## Text shown
━━━━━━

THERE’S a lot more to the Mothers’ Union than making jam for garden fetes. This worldwide Anglican women’s organisation, formed 140 years ago in England, celebrates 130 years in Ireland with a tree-planting ceremony taking place at St Luke’s Home in Cork on November 11 to mark the anniversary.
The Mothers’ Union, which supports mainly women and family life, was established in England by Mary Sumner, “a shy vicar’s wife who realised women in her area needed some support,” according to Patsy Devoy, president of the Mothers’ Union in the diocese of Cork, Cloyne and Ross.
From humble beginnings, the Mothers’ Union now has a presence in 84 countries and boasts four million members. There are about 7,000 paid up members in Ireland with between 250 to 300 in the Cork area.
“There are about six to eight males in the Cork diocese’s Mothers’ Union. In the olden days, it was all married women but now, not all the mothers are married, and it’s not just made up of mothers,” said Patsy.
“We still believe in supporting family as everyone is part of a family. Our official tagline is ‘Christian concern for families worldwide’. But that doesn’t mean we only work with Christians.
“In March, I was at a conference and met the president of the Mothers’ Union in Myanmar. She was with a translator. The Mothers’ Union there supports the Muslim refugees in any way it can. Some put their lives at risk.
“Here, in Cork, Cloyne and Ross, we do different, less dramatic things. But across the world, there are branches of the Mothers’ Union in places such as Malawi, Burindi and Sudan where it runs literacy and development programmes. As a result, thousands of people, mainly women, are now literate and are running businesses and co-ops.
“Everything the Mothers’ Union does happens on the ground, responding to people’s needs. They are big issues like health education, feeding children and reconciliation in places of war. Except for about 130 paid workers, all the work is done by volunteers; very ordinary people like me.

━━━━━━

For each statement, answer yes or no on whether it agrees with the article on the Mothers' Union, and quote the words from the article that decide it. 1. The Mothers' Union has about 7,000 paid-up members in Ireland. 2. All of the organization's work is done by volunteers. 3. The Mothers' Union was first formed in Ireland.

## Supplied material
━━━━━━

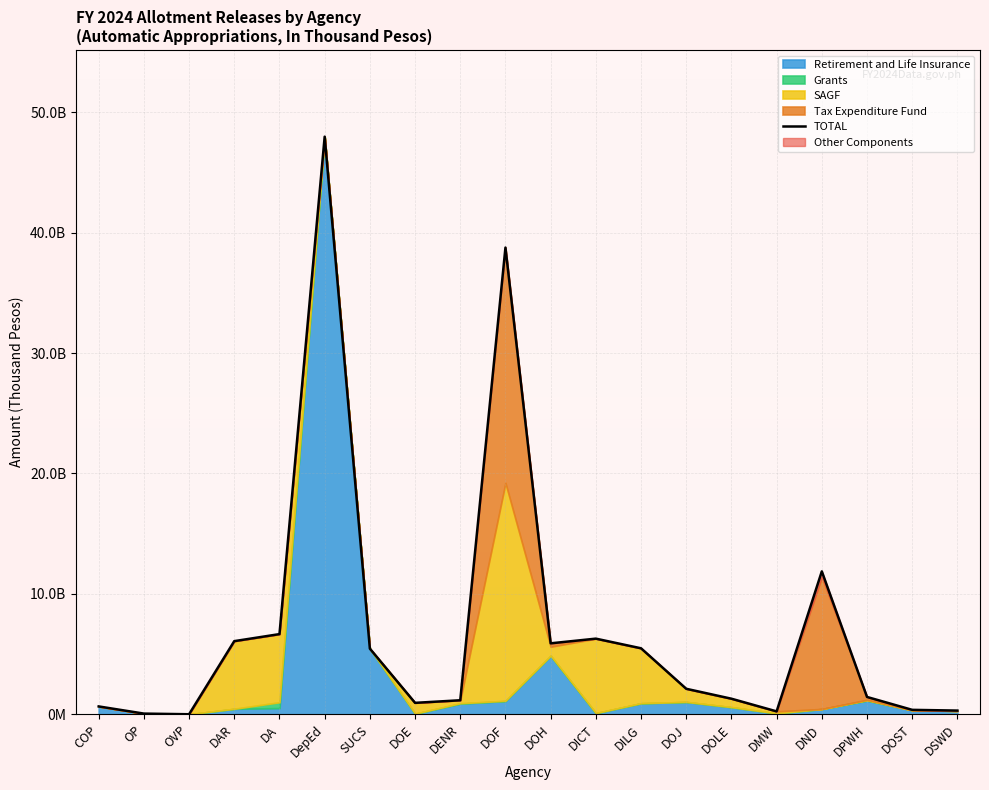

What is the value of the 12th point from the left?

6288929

━━━━━━

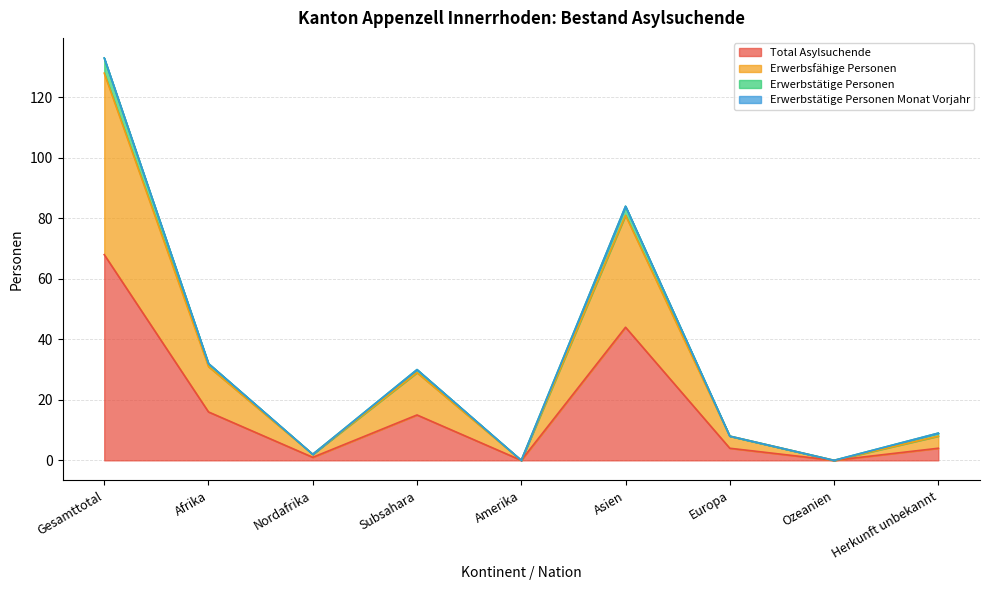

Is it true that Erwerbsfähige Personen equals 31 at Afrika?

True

━━━━━━

## Solution for this task
1. Yes: "There are about 7,000 paid up members in Ireland"
2. No: "Except for about 130 paid workers, all the work is done by volunteers"
3. No: "formed 140 years ago in England"